- _DATA SUPPLIED_
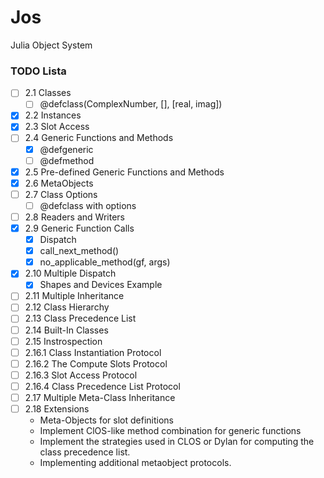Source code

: # Jos
Julia Object System

### TODO Lista
- [ ] 2.1 Classes
    - [ ] @defclass(ComplexNumber, [], [real, imag])
- [x] 2.2 Instances
- [x] 2.3 Slot Access
- [ ] 2.4 Generic Functions and Methods
    - [x] @defgeneric
    - [ ] @defmethod
- [x] 2.5 Pre-defined Generic Functions and Methods
- [x] 2.6 MetaObjects
- [ ] 2.7 Class Options
    - [ ] @defclass with options
- [ ] 2.8 Readers and Writers
- [x] 2.9 Generic Function Calls
    - [x] Dispatch
    - [x] call_next_method()
    - [x] no_applicable_method(gf, args)
- [x] 2.10 Multiple Dispatch
    - [x] Shapes and Devices Example
- [ ] 2.11 Multiple Inheritance
- [ ] 2.12 Class Hierarchy
- [ ] 2.13 Class Precedence List
- [ ] 2.14 Built-In Classes
- [ ] 2.15 Instrospection
- [ ] 2.16.1 Class Instantiation Protocol
- [ ] 2.16.2 The Compute Slots Protocol
- [ ] 2.16.3 Slot Access Protocol
- [ ] 2.16.4 Class Precedence List Protocol
- [ ] 2.17 Multiple Meta-Class Inheritance
- [ ] 2.18 Extensions
    - Meta-Objects for slot definitions
    - Implement ClOS-like method combination for generic functions
    - Implement the strategies used in CLOS or Dylan for computing the class precedence list.
    - Implementing additional metaobject protocols.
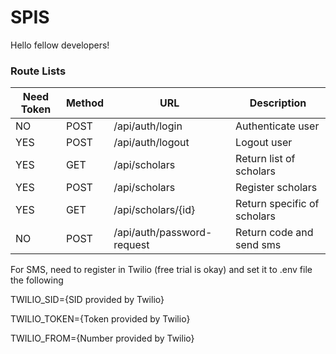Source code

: # SPIS

Hello fellow developers!

### Route Lists

| Need Token  | Method      | URL                    | Description                            |
| ----------- | ----------- | ---------------------- | -------------------------------------- |
| NO          | POST        | /api/auth/login        | Authenticate user                      |
| YES         | POST        | /api/auth/logout       | Logout user                            |
| YES         | GET         | /api/scholars          | Return list of scholars                |
| YES         | POST        | /api/scholars          | Register scholars                      |
| YES         | GET         | /api/scholars/{id}     | Return specific of scholars            |
| NO          | POST        | /api/auth/password-request| Return code and send sms            |


For SMS, need to register in Twilio (free trial is okay) and set it to .env file the following

TWILIO_SID={SID provided by Twilio}

TWILIO_TOKEN={Token provided by Twilio}

TWILIO_FROM={Number provided by Twilio}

- _TASK GOAL_
Copy out the text of all the records above line for line, changing nothing, and leave out the pictures.

- _EXERCISE RESPONSE_
Source code

: # Jos
Julia Object System

### TODO Lista
- [ ] 2.1 Classes
    - [ ] @defclass(ComplexNumber, [], [real, imag])
- [x] 2.2 Instances
- [x] 2.3 Slot Access
- [ ] 2.4 Generic Functions and Methods
    - [x] @defgeneric
    - [ ] @defmethod
- [x] 2.5 Pre-defined Generic Functions and Methods
- [x] 2.6 MetaObjects
- [ ] 2.7 Class Options
    - [ ] @defclass with options
- [ ] 2.8 Readers and Writers
- [x] 2.9 Generic Function Calls
    - [x] Dispatch
    - [x] call_next_method()
    - [x] no_applicable_method(gf, args)
- [x] 2.10 Multiple Dispatch
    - [x] Shapes and Devices Example
- [ ] 2.11 Multiple Inheritance
- [ ] 2.12 Class Hierarchy
- [ ] 2.13 Class Precedence List
- [ ] 2.14 Built-In Classes
- [ ] 2.15 Instrospection
- [ ] 2.16.1 Class Instantiation Protocol
- [ ] 2.16.2 The Compute Slots Protocol
- [ ] 2.16.3 Slot Access Protocol
- [ ] 2.16.4 Class Precedence List Protocol
- [ ] 2.17 Multiple Meta-Class Inheritance
- [ ] 2.18 Extensions
    - Meta-Objects for slot definitions
    - Implement ClOS-like method combination for generic functions
    - Implement the strategies used in CLOS or Dylan for computing the class precedence list.
    - Implementing additional metaobject protocols.
Source code

: # SPIS

Hello fellow developers!

### Route Lists

| Need Token  | Method      | URL                    | Description                            |
| ----------- | ----------- | ---------------------- | -------------------------------------- |
| NO          | POST        | /api/auth/login        | Authenticate user                      |
| YES         | POST        | /api/auth/logout       | Logout user                            |
| YES         | GET         | /api/scholars          | Return list of scholars                |
| YES         | POST        | /api/scholars          | Register scholars                      |
| YES         | GET         | /api/scholars/{id}     | Return specific of scholars            |
| NO          | POST        | /api/auth/password-request| Return code and send sms            |


For SMS, need to register in Twilio (free trial is okay) and set it to .env file the following

TWILIO_SID={SID provided by Twilio}

TWILIO_TOKEN={Token provided by Twilio}

TWILIO_FROM={Number provided by Twilio}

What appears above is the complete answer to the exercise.